Stablecoin Report Explains How Confidence in Algorithmic Stablecoins Could be Restored

Algorithmic stablecoins became the “focal point” of the crypto industry in May, following the depegging of UST from the US dollar “which triggered the LUNA bloodbath,” the team at Huobi notes.

The report from Huobi pointed out that this had “a knock-on effect on other algorithmic stablecoins, resulting in the market cap for the top 5 shrinking from $23 billion to less than $4 billion before May 22 – a sharp 82.6% decrease in merely 2 weeks.”

Algorithmic stablecoins, which form a critical asset class in the crypto industry, “are digital tokens that are backed by a sufficient level of cryptocurrency as collateral.”

Huobi also mentioned that this makes it possible “to mint stablecoins efficiently using crypto assets with high price volatility.”

In the aftermath of the UST and LUNA collapse, a report from Huobi Research Institute titled “Revival of Algorithmic Stablecoins: 4 Things to be Done” has “identified the following criteria for algorithmic stablecoins” to succeed:

1. Full-backing assets (backed by exogenous or external assets)

Algorithmic stablecoins “backed by endogenous assets could face collapse when the value of both falls concurrently.”

Conversely, the risks “would be limited if backed by exogenous assets, as the price would be more inclined to correct after a depeg.”

The rationale for burning an algorithmic stablecoin is “to mint extra assets for collateral, which will result in a severe depreciation of underlying assets or even a collapse of the whole system.”

The collateralized ones “have a default risk, as some of the users may not retrieve collateralized assets, in part or in full.”

2. Robust stabilization scheme

A robust stabilization scheme “should function independently regardless of the status of the protocol, serving its purpose when the price falls below 1 USD and hedging the risk of depeg for the system.”

Trades by users would “trigger an adjustment of the system to control the circulation supply, to maintain the price of the stablecoin at 1 USD.”

When the price of a stablecoin falls below 1 USD, the above stabilization mechanism “could exert considerable selling pressure on the underlying assets, further increasing the possibility of the system entering a death spiral.”

The degree of openness of redemption venues, however, “may determine the extent of the selling pressure on the underlying assets or stablecoin.”

3. Flexible asset management strategies

A reserve fund, while being costly, “could benefit both the protocol and users in terms of enhancing system stability and drawing more users.”

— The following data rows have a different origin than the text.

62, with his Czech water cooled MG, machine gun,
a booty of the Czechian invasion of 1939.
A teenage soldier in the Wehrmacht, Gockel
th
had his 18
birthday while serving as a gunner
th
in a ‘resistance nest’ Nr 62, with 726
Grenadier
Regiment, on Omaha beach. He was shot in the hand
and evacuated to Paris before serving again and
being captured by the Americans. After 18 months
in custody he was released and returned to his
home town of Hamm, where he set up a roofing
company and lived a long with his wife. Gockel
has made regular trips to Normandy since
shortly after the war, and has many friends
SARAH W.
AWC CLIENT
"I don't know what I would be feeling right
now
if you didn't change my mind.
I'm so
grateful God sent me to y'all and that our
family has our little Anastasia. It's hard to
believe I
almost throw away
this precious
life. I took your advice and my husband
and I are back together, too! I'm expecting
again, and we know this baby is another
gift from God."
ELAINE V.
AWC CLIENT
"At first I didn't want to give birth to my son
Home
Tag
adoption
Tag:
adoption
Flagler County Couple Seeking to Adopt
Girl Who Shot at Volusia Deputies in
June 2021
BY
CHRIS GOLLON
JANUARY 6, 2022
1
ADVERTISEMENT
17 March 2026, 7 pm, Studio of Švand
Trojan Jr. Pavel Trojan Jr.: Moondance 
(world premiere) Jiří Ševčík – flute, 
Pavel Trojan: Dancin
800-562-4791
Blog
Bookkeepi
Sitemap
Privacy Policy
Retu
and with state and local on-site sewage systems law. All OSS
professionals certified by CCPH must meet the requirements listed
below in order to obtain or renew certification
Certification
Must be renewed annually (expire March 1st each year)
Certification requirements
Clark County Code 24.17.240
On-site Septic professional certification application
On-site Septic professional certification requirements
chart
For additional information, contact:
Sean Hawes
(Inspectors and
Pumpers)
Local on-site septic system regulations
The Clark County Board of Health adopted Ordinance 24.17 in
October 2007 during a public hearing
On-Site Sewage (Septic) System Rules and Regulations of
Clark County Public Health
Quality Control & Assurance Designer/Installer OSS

Two types of strategies “are most commonly seen: an Algorithmic Market Operations (AMO) strategy which absorbs profits from market-making activities in DeFi protocols with the reserve; and an auto treasury management strategy which profits from the market using the “buy low and sell high” approach.”

4. Abundant application scenarios.

An increase in application scenarios will “naturally drive demand for algorithmic stablecoins.”

For this to happen, a stablecoin “must have high liquidity and numerous agreements with other protocols, so that it is compatible in various scenarios in different environments.”

As an example, UST has “enjoyed substantial growth owing to the fixed interest rate of 20% on the Anchor platform. USDD from Tron also created various scenarios for potential earnings: an official liquidity pool including SunSwap,, Justlend, Poloniex and Ellipsis; and liquidity mining from the collaboration with Tron Reserve.”

USD of NEAR could “receive interest from lending protocols such as Burrow, Bastion and Aurigami.”

Huobi Research Institute researcher Barry Jiang said:

“An algorithmic stablecoin can achieve short-term capital efficiency, but its success in the long run depends on the profitability of the stablecoin application. Moreover, a reserve fund is essential for an algorithmic stablecoin, where a high level of liquidity must be maintained by a certain amount of funds from the reserves. While this reduces capital efficiency, the protocol bears the burden instead of users.”

Jiang added:

“Capital efficiency at issuance – and in the long term – must be examined separately; only one can survive at the expense of the other. For users who are more bullish on an asset’s potential for appreciation, using it to overcollateralize can preserve the right to future income. If one is more confident about the near-term development and relatively stable returns of a certain ecosystem, algorithmic stablecoins are a better choice.”

To access the complete report, check here.

As covered, Huobi Blockchain Application Research Institute (referred to as Huobi Research Institute) was “established in April 2016.”

It is committed “to researching and exploring new developments in the global blockchain industry.”

Its goal is “to accelerate the research and development of blockchain technology, promote its applications, and improve the global blockchain industry ecosystem.”

Huobi Research Institute “covers industry trends, emerging technologies, innovative applications, new business models, and more.”

Huobi Research Institute partners “with governments, enterprises, universities and other institutions to build a research platform that covers the entire blockchain industry.”

Its professionals “provide a solid theoretical basis and analyze new trends to promote the development of the industry.”